Из жизни снобов | страница 96



– Но ведь я не люблю тебя так! – воскликнула она. – Как ты можешь взять и ни с того ни с сего свалиться мне на голову и потребовать, чтобы я полюбила тебя так?

– А что, так ты любишь Раффино?

– Клянусь, что нет! Я с ним даже не целовалась никогда!

– Хм… – Он превратился в неприветливого старца; он вряд ли смог бы сам себе объяснить, откуда вдруг в нем явилось это безобразие, но нечто неподвластное законам логики, как сама любовь, заставило его не отступать. – Ты играешь!

– Ах, Джейк! – воскликнула она. – Прошу тебя, отпусти меня! Еще никогда в жизни я не чувствовала себя так ужасно, я ничего не понимаю!

– Ну, я пошел, – внезапно произнес он. – Не знаю, что со мной случилось, но я просто голову потерял и не соображаю, что говорю! Я тебя люблю, а ты меня не любишь. Когда-то любила или думала, что любишь, но теперь это, видимо, прошло.

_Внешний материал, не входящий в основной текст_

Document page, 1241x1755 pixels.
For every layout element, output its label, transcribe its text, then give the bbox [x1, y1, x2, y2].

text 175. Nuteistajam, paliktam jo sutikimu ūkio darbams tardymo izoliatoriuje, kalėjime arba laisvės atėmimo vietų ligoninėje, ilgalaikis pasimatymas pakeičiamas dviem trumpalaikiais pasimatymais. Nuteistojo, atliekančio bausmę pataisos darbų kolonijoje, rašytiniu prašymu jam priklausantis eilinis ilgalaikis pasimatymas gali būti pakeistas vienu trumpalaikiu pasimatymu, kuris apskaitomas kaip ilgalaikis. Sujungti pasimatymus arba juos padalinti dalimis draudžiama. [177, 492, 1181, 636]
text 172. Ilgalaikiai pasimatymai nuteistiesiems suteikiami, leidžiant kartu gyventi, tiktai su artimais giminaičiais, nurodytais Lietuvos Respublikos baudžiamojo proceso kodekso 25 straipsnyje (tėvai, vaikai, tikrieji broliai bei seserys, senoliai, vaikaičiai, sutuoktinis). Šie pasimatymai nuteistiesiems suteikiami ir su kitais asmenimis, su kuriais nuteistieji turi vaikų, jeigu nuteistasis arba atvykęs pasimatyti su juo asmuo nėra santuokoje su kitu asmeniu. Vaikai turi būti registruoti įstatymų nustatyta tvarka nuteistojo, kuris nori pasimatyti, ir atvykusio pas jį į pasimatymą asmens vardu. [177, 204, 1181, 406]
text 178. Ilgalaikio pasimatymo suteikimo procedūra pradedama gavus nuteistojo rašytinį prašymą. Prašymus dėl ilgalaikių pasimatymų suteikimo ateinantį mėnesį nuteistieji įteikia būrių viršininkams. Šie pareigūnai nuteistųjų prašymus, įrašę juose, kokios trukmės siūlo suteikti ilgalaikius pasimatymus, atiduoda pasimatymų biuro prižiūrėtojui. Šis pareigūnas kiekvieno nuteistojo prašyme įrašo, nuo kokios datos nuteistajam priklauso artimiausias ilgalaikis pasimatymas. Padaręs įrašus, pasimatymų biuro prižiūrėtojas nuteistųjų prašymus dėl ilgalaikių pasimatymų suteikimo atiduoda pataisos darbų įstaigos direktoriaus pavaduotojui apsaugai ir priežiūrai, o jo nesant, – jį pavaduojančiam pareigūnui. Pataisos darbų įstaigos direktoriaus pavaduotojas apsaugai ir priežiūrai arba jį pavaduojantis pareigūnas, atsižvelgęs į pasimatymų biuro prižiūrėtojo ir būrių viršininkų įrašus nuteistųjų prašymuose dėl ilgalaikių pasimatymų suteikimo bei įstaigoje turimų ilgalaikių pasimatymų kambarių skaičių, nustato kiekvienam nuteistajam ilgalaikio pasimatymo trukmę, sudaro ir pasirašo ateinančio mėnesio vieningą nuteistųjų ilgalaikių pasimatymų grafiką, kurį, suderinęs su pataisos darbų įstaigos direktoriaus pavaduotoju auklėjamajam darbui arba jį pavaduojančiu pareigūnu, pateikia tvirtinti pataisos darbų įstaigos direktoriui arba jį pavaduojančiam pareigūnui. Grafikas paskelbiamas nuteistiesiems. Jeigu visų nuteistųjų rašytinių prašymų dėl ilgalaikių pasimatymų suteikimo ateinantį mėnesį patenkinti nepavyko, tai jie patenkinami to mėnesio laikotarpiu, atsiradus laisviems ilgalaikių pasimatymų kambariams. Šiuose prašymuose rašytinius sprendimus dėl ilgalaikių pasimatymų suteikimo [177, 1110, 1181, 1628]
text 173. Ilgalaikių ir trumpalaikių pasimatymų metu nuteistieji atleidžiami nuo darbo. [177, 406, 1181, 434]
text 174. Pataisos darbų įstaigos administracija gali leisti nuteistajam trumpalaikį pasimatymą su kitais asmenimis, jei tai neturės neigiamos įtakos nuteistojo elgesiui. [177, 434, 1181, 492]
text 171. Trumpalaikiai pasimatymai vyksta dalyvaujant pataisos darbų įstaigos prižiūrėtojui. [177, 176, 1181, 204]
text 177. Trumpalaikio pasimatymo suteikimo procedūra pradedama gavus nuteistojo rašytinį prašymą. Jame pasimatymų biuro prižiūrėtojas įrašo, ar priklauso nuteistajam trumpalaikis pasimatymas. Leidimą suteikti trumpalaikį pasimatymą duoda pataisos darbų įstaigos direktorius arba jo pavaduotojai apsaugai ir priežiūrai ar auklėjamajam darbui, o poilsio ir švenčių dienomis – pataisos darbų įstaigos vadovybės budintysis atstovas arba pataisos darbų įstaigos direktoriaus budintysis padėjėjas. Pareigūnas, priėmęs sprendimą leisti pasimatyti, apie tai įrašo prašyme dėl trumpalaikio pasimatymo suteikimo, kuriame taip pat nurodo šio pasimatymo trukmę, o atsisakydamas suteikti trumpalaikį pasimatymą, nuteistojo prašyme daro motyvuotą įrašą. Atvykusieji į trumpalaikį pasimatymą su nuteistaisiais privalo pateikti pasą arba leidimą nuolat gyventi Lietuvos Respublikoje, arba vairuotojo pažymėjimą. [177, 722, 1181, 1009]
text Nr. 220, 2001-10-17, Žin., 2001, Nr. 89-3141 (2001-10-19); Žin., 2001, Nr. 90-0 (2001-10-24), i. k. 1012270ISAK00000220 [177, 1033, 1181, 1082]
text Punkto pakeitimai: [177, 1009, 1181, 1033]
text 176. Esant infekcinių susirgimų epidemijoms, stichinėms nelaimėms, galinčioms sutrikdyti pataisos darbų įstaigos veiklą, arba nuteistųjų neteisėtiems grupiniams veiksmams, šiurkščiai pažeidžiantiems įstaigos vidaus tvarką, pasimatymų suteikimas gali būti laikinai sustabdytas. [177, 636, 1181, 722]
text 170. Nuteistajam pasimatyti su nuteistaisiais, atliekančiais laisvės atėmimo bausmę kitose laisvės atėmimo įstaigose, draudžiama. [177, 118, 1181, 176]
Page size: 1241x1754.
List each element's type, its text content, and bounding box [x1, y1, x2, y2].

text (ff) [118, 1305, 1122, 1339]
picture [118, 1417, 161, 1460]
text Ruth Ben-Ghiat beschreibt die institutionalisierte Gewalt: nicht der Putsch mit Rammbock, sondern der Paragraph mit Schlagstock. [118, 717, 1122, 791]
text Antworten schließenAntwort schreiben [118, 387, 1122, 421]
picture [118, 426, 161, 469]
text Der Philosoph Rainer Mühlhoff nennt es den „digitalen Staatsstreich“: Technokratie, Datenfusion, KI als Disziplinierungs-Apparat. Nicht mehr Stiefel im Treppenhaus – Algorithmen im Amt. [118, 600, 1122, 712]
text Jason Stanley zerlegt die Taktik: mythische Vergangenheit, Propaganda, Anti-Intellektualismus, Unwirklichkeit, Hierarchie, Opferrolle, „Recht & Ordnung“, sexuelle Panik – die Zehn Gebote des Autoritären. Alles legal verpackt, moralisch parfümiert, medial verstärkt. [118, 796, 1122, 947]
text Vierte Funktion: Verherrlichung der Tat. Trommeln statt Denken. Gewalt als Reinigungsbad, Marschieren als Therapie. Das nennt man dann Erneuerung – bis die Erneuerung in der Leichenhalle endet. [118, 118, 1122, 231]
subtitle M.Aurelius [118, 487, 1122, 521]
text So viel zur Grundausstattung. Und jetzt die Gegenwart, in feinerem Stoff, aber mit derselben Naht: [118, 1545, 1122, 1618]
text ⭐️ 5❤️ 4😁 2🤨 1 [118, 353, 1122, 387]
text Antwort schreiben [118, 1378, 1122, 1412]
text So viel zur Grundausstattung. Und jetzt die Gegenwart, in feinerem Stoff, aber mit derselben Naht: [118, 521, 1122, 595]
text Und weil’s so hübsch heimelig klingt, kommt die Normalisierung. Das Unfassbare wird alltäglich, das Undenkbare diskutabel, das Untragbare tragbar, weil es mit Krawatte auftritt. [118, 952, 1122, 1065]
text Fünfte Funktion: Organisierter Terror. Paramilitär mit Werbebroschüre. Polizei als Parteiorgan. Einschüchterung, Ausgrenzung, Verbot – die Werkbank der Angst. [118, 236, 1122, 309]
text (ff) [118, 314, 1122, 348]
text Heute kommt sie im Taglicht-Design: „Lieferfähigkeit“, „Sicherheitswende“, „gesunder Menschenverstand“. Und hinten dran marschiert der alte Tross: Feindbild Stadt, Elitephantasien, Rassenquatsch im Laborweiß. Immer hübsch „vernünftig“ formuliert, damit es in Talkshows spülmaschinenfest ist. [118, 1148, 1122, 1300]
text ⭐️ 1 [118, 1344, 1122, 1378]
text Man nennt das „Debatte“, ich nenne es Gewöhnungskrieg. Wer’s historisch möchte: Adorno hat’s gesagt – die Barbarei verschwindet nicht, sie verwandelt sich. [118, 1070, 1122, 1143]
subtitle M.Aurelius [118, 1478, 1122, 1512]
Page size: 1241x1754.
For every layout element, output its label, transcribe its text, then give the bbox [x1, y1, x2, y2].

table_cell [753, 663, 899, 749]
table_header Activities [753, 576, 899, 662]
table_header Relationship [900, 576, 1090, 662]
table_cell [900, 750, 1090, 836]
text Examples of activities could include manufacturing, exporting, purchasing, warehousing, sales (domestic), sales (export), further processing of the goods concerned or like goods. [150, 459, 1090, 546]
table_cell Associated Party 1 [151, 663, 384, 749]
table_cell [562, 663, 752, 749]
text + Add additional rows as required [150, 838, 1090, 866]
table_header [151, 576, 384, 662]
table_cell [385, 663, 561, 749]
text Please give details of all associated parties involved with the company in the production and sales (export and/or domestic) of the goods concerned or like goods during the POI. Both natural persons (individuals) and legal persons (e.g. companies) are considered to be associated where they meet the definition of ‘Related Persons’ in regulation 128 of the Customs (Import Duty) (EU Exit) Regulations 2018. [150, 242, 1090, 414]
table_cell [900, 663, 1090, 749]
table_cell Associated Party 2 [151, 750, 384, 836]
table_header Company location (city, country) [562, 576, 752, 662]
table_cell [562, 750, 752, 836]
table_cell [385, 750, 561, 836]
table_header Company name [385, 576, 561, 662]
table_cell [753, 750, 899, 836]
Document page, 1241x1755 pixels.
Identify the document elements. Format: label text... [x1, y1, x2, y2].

– Но я ведь тебя люблю! – Она на мгновение смолкла; происходившая у нее в душе борьба отразилась у нее на лице, подсвечиваемая красными и зелеными отблесками рекламы с заправки на углу. – И если ты меня действительно любишь, я выйду за тебя хоть завтра!

– Выходи за меня! – воскликнул он; но она была так сильно поглощена собой, что ничего не слышала.

– Я выйду за тебя хоть завтра! – повторила она. – Ты нравишься мне больше всех на свете, и я думаю, что со временем я полюблю тебя так, как ты хочешь. – Она всхлипнула. – Но… Разве я могла подумать, что это когда-нибудь случится… А сейчас, пожалуйста, оставь меня в покое!

Уснуть Джейкоб не смог. Допоздна из бара «Эмбассадор» доносилась музыка, а у въездных ворот толпилась стайка проституток, поджидавших выхода кавалеров. За дверью в коридоре мужчина с женщиной затеяли бесконечную ссору, переместившуюся в соседний номер, и оттуда через смежную дверь еще долго раздавалось приглушенное бормотание двух голосов. В районе трех утра он подошел к окну и стал смотреть прямо в ясное великолепие калифорнийской ночи. Ее красота была всюду: она покоилась на газоне, на влажных, поблескивающих крышах одноэтажных домов, – и ночь разносила ее вокруг, словно мелодию. Она присутствовала и в гостиничном номере, и на белой подушке; это она шелестела, словно призрак, в занавесках. Его желание вновь и вновь рисовало ее образ, пока он не утратил все черты – и прежней Дженни, и даже той девушки, что встретила его сегодня утром на вокзале. В молчании, пока не кончилась ночь, он заполнял ею, словно глиной, свою форму любви – ту самую форму, что сохраняется вовеки, пока не исчезнет сама любовь, а может, и дольше – и не сгинет, пока он сам себе не скажет: «Я никогда ее на самом деле не любил». Он медленно создавал образ, прибавляя к нему иллюзии своей юности, несбывшиеся томления из прошлого, пока перед ним не встала она – и с ней, настоящей, ее связывало одно лишь только имя.